Bei den Opfern habe es sich um Armeeangehörige, Regierungsvertreter und zivile Auftragnehmer gehandelt. Über die Ursache des Unglücks herrscht bislang Schweigen. Eine Sicherheitsuntersuchung sei eingeleitet, das Flugfeld in der Mojave-Wüste geschlossen, ankommende Maschinen würden umgeleitet.
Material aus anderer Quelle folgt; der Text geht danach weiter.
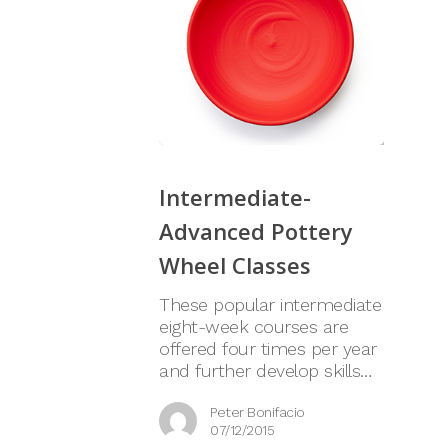
Intermediate-
Advanced Pottery
Wheel Classes
These popular intermediate
eight-week courses are
offered four times per year
and further develop skills…
Peter Bonifacio
07/12/2015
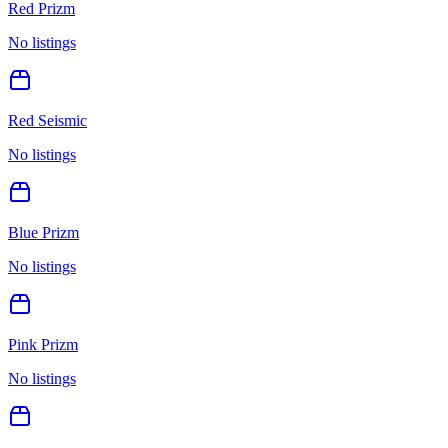
Red Prizm
No listings
Red Seismic
No listings
Blue Prizm
No listings
Pink Prizm
No listings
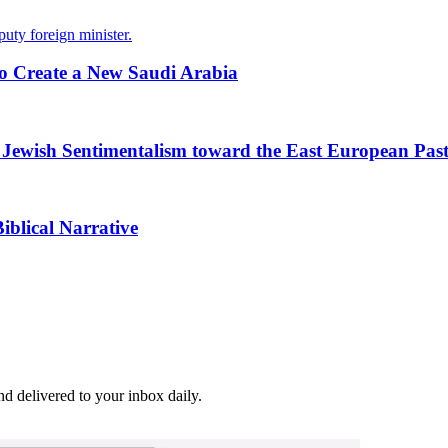
puty foreign minister.
 Create a New Saudi Arabia
o Jewish Sentimentalism toward the East European Pas
iblical Narrative
and delivered to your inbox daily.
Ein Veteran der Lüfte – seit den Fünfzigern im Dienst
Die B-52 Stratofortress, zu Deutsch in etwa „Festung in der Stratosphäre“, ist mehr als nur ein Flugzeug – sie ist eine Legende. Seit den 1950er-Jahren bildet dieses achtstrahlige Ungetüm das Rückgrat der amerikanischen Bomberflotte. Über Jahrzehnte hinweg wurde sie immer wieder modernisiert, überdauerte den Kalten Krieg und blieb das Symbol nuklearer Abschreckung. Man fragt sich unweigerlich: Wie lange kann man eine fast siebzig Jahre alte Konstruktion noch verantwortungsvoll in die Luft schicken?
Die Einsatzgeschichte dieser Maschine liest sich wie ein Abriss der jüngeren Kriegsgeschichte. Vietnam, Afghanistan – und zuletzt auch im eskalierenden Iran-Konflikt kamen die Bomber zum Einsatz. Gerade ihre Fähigkeit, schwerste bunkerbrechende Bomben abzuwerfen, machte sie im Nahost-Konflikt zu einem gefragten Werkzeug der US-Luftwaffe.
Wenn Geschichte sich wiederholt
Der jüngste Absturz reiht sich in eine lange Kette von Zwischenfällen ein. Bereits 2016 verunglückte ein B-52-Bomber auf der pazifischen Insel Guam – damals mit dem Glück, dass alle sieben Insassen unverletzt blieben. Weitaus düsterer ist die Erinnerung an das Jahr 1966: Über dem spanischen Palomares kollidierte ein solcher Bomber mit einem Tankflugzeug. An Bord befanden sich Atombomben mit einem Vielfachen der Sprengkraft von Hiroshima. Zwei davon platzten beim Aufprall auf und setzten radioaktives Plutonium frei – ein Mahnmal dafür, welche Gefahren von dieser Technik ausgehen können.
Eine Mahnung in unruhigen Zeiten
In einer Welt, die ohnehin von Konflikten zerrissen ist – vom andauernden Ukraine-Krieg bis zur dramatischen Eskalation im Nahen Osten – wirft dieser Absturz ein grelles Schlaglicht auf den Zustand militärischer Infrastruktur. Acht Familien trauern nun um ihre Angehörigen, die bei einem vermeintlich harmlosen Testflug ihr Leben ließen. Unsere Gedanken sind bei den Hinterbliebenen. Möge die Aufklärung der Ursachen schnell und gründlich erfolgen, damit sich ein solches Unglück nicht wiederholt.